No se sabe cuál es más bobo, si quien presta un libro o quien lo devuelve. Eso se decía, bueno, se dice, porque no se han dejado de leer y no se han dejado de prestar. Y se han dejado de retornar, por su puesto. Podría considerarse un robo si pasan muchos días y sobre todo algunos meses (un libro se despacha máximo en semanas) y el prestador se dice: ¿lo habrá leído? ¿lo habrá re-prestado? ¿a qué hora me dio por dárselo? Dependiendo de la cercanía de la sospechosa (¿por qué se tiende a decir sospechoso?) la labor de rescate podrá hacerse sin mayor contratiempo, a menos que la sensibilidad haga su aparición y la señalada responda: ¿acaso piensas que me lo voy a robar?
Ese objeto del deseo llamado libro sigue por ahí, presa de auténticos bibliorrateros o simples adoradores sin plata o con manga larga. Y lo fue de una serie de personajes que se hicieron célebres por esta práctica, información que se puede consultar en numerosos artículos casi idénticos en la red, escritos con el arte de copiar y pegar, que es otra variante de la rapacería. Robos muy hábiles, como lo fue el que presencié en la Feria del Libro de Madrid en el parque de El Retiro, cuando un muchacho, retiró con suprema delicadeza un libro que no logré identificar. Con tanta gente alelada caminando como entes apiñados en procesión, y otros que sí se detienen en los puestos a preguntar, a hojear y ojear, a comprar, nadie reparó en la maniobra, salvo quien observaba el maletín de cuero del caco por pura atracción nostálgica; tenía el diseño de aquellas antiguas maletas escolares, anchas con tapa de correas y con la piel lustrosa, en fin, una cartera con personalidad. Lo observaba desde un costado de la caseta y de pronto, el tipo pidió a la dependienta un ejemplar del fondo y al voltear ella, deslizó el elegido, que cayó -como una cabeza decapitada- en el zurrón.
¿Que qué hice? Nada. ¿Escribir esta nota como expiación? El tipo echó un vistazo al libro requerido, lo devolvió a la señora y se despidió tan cortés como seguramente había saludado. Mudo y quieto. No hice nada. Pasaron unos segundos y el tipo se perdió entre la muchedumbre. Eso nos pasa, a veces el pasmo nos paraliza. La inacción como cómplice; ¿mirar para otro lado es más cómodo? Después hasta me sentí culpable. Qué poco nos falta para justificarnos. Robé porque tengo hambre. Robé porque tengo hambre de poder. Robé porque tengo hambre de poder robar otro poco, otro mucho. Robé porque tengo hambre de leer. Podría decirse, bueno, tampoco es para tanto.
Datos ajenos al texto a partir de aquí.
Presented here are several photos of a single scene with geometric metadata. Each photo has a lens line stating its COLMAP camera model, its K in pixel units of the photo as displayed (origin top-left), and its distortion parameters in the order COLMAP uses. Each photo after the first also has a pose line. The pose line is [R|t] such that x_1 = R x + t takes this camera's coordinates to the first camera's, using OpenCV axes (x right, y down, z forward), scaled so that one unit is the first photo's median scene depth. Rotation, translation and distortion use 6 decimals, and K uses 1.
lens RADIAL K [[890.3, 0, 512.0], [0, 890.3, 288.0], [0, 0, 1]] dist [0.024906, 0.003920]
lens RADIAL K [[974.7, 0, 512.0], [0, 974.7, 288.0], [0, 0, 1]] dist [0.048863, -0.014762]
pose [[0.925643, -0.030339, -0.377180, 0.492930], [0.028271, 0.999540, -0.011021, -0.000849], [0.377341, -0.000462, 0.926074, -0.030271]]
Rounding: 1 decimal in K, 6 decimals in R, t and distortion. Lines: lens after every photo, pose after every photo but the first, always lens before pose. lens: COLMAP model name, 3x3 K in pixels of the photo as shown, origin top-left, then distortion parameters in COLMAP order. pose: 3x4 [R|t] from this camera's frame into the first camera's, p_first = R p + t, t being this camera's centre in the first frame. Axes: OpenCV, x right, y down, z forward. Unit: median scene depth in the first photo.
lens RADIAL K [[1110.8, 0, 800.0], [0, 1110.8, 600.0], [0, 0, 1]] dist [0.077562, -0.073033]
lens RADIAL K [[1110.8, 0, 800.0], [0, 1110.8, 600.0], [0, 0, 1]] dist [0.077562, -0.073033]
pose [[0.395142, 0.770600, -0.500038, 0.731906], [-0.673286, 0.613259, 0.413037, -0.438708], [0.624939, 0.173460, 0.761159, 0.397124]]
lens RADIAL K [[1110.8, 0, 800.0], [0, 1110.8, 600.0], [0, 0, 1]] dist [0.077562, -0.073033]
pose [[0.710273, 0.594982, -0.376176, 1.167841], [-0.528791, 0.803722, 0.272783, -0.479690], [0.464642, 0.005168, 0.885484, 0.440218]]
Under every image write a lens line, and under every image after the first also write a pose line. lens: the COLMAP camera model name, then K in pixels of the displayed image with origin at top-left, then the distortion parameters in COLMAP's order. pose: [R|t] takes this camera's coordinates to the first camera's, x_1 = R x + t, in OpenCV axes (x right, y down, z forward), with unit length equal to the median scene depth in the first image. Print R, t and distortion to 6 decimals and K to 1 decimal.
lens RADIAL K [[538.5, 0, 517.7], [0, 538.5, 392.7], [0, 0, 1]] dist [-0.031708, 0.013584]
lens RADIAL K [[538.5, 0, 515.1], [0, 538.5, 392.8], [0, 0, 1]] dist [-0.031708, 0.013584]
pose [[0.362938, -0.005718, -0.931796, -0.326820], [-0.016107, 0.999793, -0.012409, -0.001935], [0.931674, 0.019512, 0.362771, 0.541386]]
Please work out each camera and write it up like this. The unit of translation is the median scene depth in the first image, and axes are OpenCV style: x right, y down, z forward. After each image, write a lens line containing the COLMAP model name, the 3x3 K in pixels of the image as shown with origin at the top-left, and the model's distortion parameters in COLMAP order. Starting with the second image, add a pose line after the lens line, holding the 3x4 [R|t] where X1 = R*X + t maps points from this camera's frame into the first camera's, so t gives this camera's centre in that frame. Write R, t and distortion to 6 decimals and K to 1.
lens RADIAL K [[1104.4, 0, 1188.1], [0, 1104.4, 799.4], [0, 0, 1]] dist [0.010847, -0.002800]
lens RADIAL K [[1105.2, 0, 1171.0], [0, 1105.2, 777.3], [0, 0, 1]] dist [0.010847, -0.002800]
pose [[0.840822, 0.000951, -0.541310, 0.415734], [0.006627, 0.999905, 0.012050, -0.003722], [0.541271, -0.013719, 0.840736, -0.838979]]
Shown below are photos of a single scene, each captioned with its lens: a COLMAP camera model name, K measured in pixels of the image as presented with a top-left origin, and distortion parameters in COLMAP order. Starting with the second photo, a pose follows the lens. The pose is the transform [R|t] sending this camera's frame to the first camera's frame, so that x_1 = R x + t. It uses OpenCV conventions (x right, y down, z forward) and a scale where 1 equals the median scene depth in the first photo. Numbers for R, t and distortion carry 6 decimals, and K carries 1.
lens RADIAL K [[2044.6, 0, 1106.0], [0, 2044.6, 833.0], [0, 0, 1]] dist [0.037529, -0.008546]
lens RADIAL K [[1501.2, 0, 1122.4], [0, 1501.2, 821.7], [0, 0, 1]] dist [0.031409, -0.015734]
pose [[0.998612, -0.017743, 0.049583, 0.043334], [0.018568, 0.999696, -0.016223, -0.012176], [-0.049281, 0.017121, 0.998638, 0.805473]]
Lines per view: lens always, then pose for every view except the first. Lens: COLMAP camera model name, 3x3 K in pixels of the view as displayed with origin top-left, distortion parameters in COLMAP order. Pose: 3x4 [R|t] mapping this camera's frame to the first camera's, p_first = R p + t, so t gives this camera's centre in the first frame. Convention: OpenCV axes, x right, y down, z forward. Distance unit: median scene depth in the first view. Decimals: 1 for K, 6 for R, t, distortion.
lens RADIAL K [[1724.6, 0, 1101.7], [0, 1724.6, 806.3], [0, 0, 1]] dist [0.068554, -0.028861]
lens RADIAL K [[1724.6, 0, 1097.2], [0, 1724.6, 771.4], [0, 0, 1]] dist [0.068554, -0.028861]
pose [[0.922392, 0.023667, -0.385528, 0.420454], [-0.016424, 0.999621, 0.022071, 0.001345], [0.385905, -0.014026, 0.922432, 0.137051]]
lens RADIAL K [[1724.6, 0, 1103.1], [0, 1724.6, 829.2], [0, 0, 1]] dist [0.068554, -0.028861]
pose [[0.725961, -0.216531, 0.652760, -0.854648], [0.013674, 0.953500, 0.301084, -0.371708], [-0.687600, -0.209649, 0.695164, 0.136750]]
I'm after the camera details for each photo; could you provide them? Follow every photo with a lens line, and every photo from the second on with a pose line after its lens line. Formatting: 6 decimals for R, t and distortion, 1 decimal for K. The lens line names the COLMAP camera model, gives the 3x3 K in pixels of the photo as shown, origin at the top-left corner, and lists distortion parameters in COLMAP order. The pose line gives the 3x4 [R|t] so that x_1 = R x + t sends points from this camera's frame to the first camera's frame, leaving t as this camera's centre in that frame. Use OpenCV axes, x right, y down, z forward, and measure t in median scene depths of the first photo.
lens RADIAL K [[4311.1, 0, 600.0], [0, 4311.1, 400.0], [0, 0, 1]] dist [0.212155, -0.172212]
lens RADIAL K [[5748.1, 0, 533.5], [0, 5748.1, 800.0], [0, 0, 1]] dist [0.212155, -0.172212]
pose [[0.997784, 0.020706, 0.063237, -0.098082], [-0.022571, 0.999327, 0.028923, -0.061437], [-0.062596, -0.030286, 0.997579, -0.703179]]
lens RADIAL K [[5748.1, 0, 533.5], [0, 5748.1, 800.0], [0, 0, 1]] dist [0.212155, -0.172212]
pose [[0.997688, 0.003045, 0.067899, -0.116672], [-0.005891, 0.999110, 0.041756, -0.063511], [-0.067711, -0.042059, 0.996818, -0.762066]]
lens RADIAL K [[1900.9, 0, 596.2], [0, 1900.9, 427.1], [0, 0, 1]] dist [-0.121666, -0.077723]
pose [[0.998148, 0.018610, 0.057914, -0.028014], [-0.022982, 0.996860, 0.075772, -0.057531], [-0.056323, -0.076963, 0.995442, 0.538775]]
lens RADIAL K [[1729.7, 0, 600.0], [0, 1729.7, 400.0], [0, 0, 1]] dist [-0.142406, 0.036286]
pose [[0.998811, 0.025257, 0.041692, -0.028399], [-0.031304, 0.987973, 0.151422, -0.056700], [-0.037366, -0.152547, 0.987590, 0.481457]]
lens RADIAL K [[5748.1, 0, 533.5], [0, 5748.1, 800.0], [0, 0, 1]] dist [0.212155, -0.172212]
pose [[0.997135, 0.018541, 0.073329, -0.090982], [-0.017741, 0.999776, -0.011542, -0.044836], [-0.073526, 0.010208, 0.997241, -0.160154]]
Por alguna conexión (nostálgica también) recordé una entrañable y desaparecida librería de la Avenida Jiménez con octava de Bogotá. Eran seis o siete pisos de vidrieras atiborradas de libros de todas las disciplinas que mostraban sus lomos hacia la calle. (Supe que hay o hubo discotecas muy instructivas en aquel lugar). Decían que lo que no había allí no estaba publicado. Y también, que quien no había robado un libro en la Buchholz era porque no sabía leer. El señor Karl, un tipo de abundante pelo cano y pasado grisáceo, lo sabía. Y lo comprendía. Sabía que muchos estudiantes iban, unos a comprar, otros a leer allí como si fuera una biblioteca y los más osados, a llevarse un ejemplar bajo el sobaco. Supongo que, en su infinito amor por los libros, el viejo pensaría: un libro prestado, robado o hasta comprado, ante todo, está para ser leído. Hay que leer.